## Given passage
+===+
- Signature
- Born: 13 January 1765
- Died: 7 October 1847 (aged 82)

= Charles Godfrey McAlester =

Lieutenant Colonel Charles Godfrey McAlester 12th of Loup, Chief of Clan MacAlister (13 January 1765 – 7 October 1847), was the son of Angus MacAlester and Jane MacDonald.

==Early life==
Born on 13 January 1765, he was the only son of Angus MacAlister of Loup and Jane MacDonald, daughter of John MacDonald of Ardnacroish and Grace MacAlester.

== Ruling ==
He succeeded his father in 1796, and took the name and Arms of Somerville in 1805 along with MacAlister of Loup and became known as Charles Godfrey Somerville McAlester of Loup and Kennox.

Colonel Charles McAlester, Laird of Loup and Kennox, became Deputy Lieutenant of Ayrshire, a Justice of the Peace of Ayrshire, and Commandant of the first regiment of Ayrshire Local Militia. It is recorded that when the regiment was disbanded, he kept the banners, instruments and other items at Kennox, saying that "if anyone had a better claim" he would release the items to them.
+===+
## Data extract
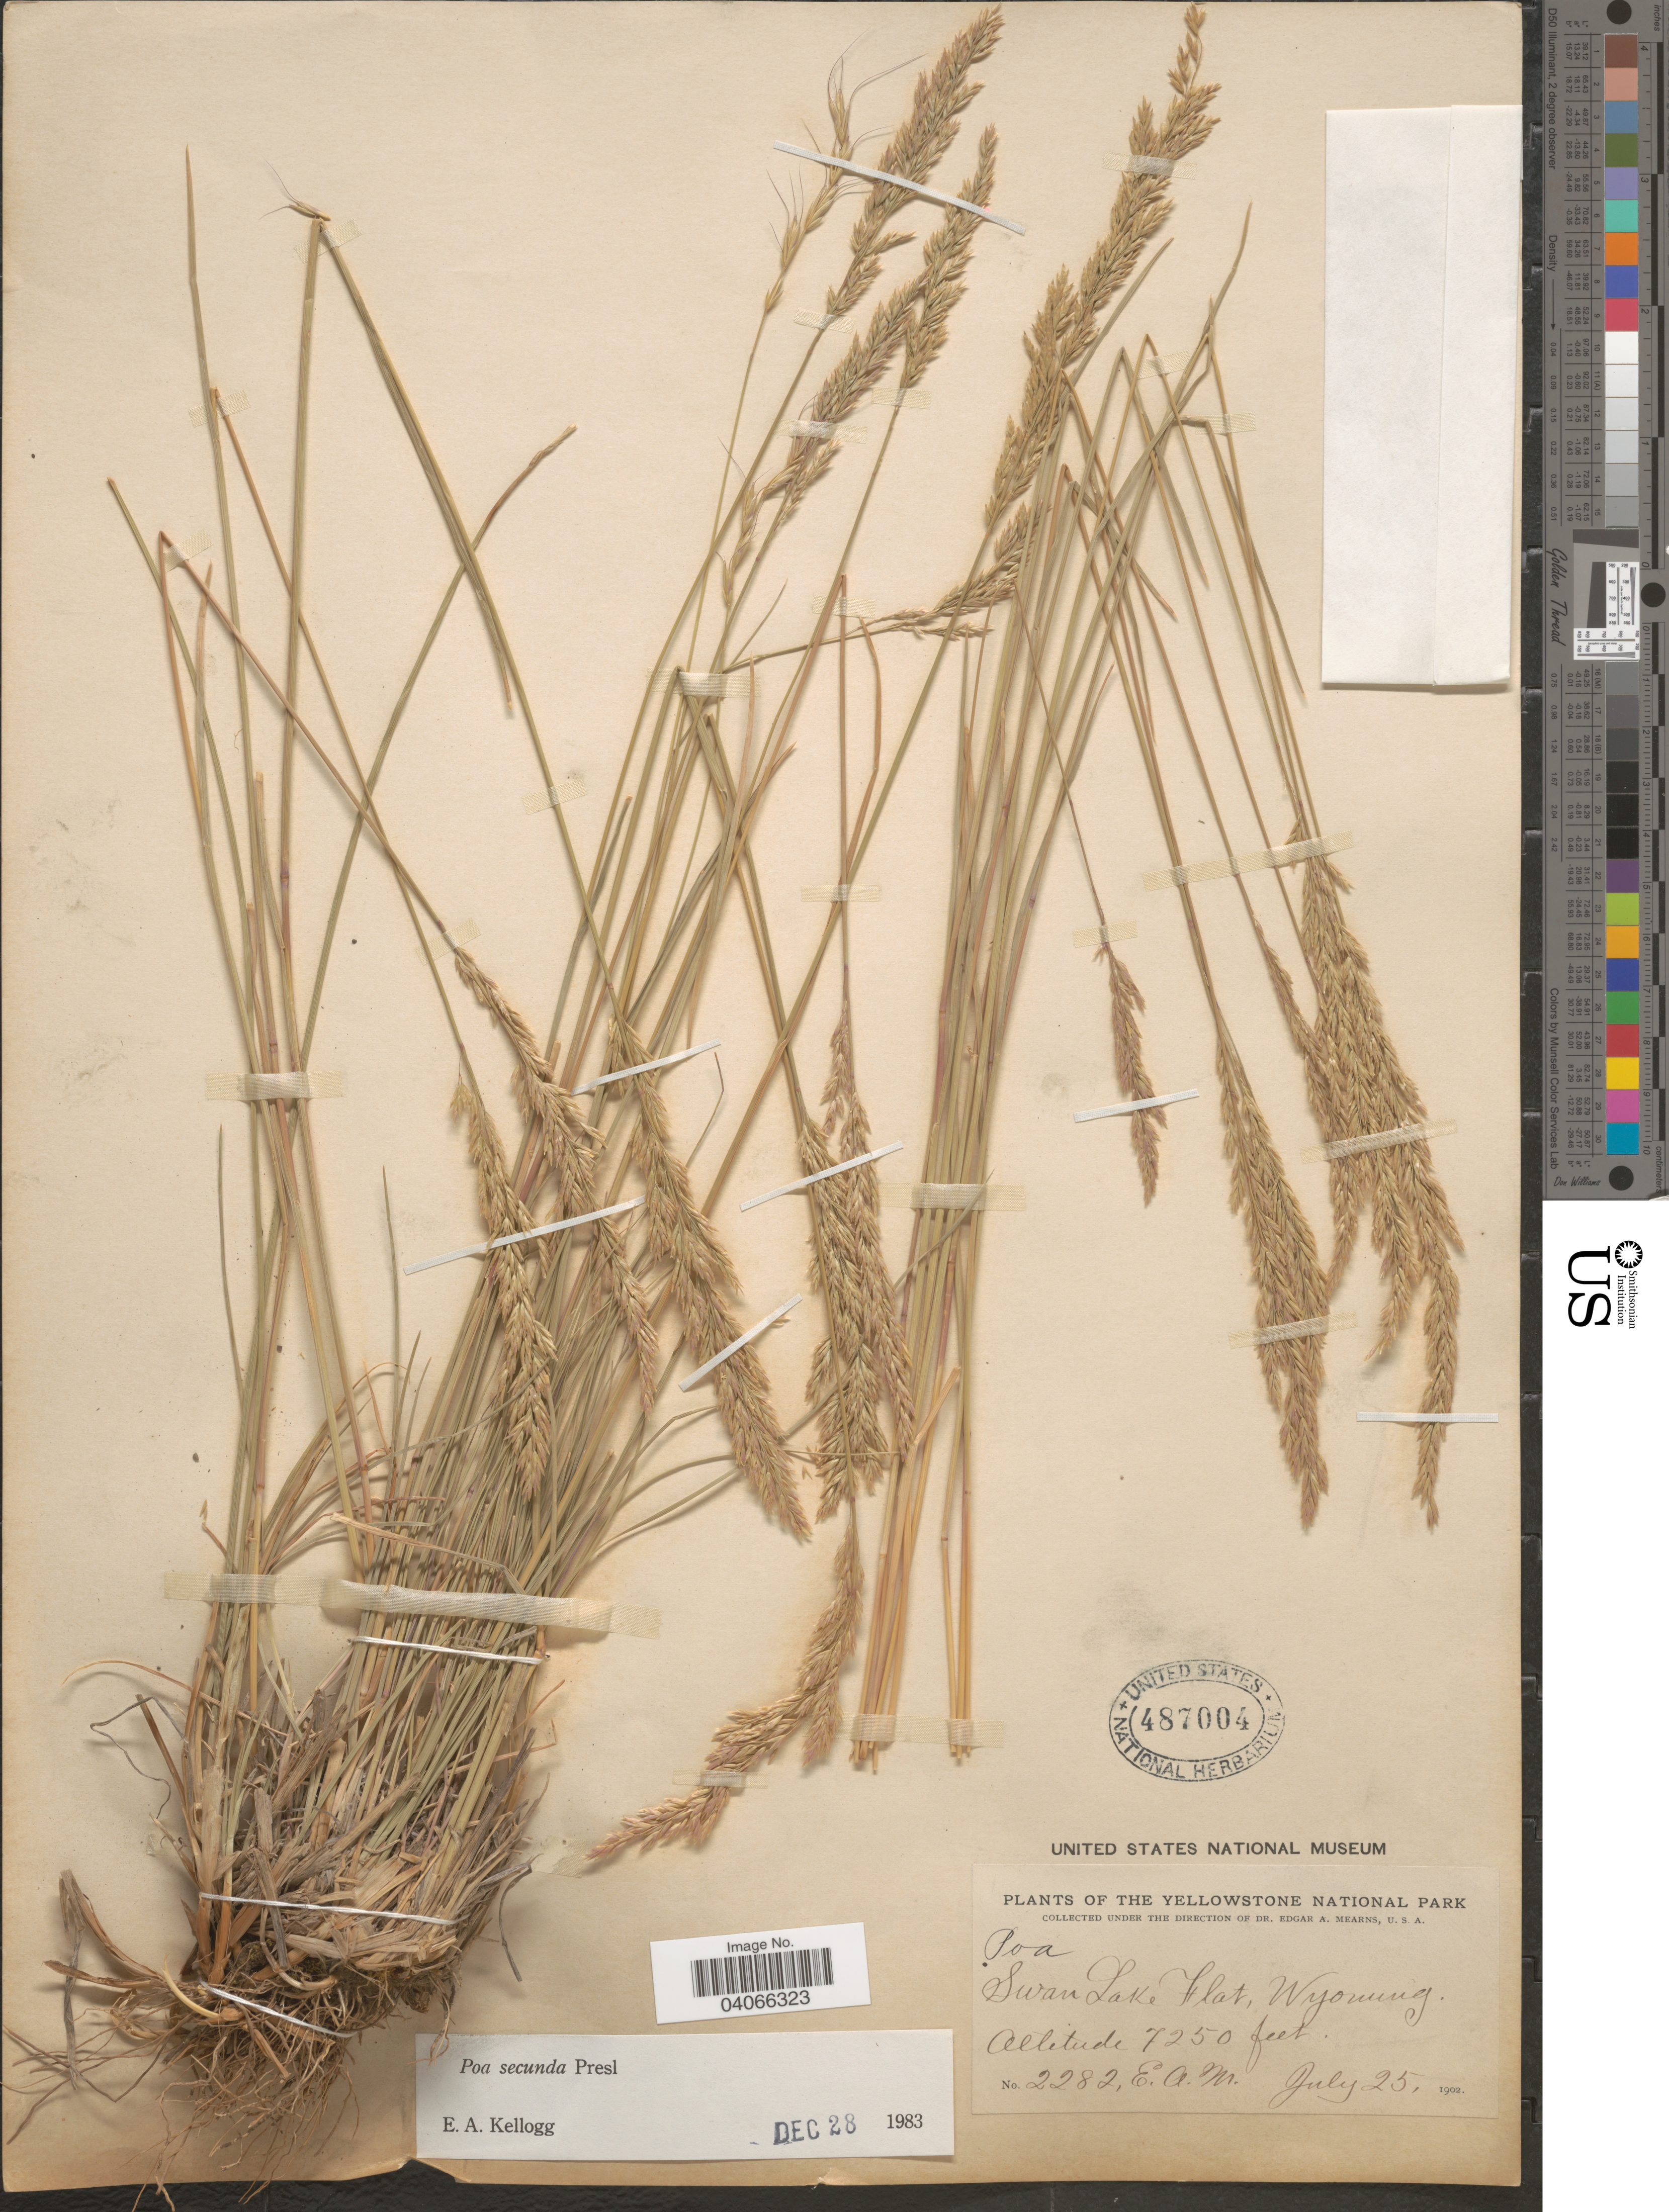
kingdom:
+===+
## Request A
Turn the paragraph beginning "Colonel Charles McAlester, Laird of Loup and Kennox" in the McAlester biography into a short bulleted list that keeps its main facts.
## Request B
According to the McAlester biography, in what year did Charles Godfrey McAlester succeed his father?
## Request C
Why, according to the McAlester biography, did he come to be known as Charles Godfrey Somerville McAlester of Loup and Kennox?
Answer from the biography of Charles Godfrey McAlester only, not from the data.

## Worked answer A
- Deputy Lieutenant of Ayrshire
- Justice of the Peace of Ayrshire
- Commandant of the first regiment of Ayrshire Local Militia
- Kept the regiment's banners, instruments and other items at Kennox after it was disbanded, and said he would release them "if anyone had a better claim"

## Worked answer B
He succeeded his father in 1796.

## Worked answer C
In 1805 he took the name and Arms of Somerville along with MacAlister of Loup. As a result he became known as Charles Godfrey Somerville McAlester of Loup and Kennox.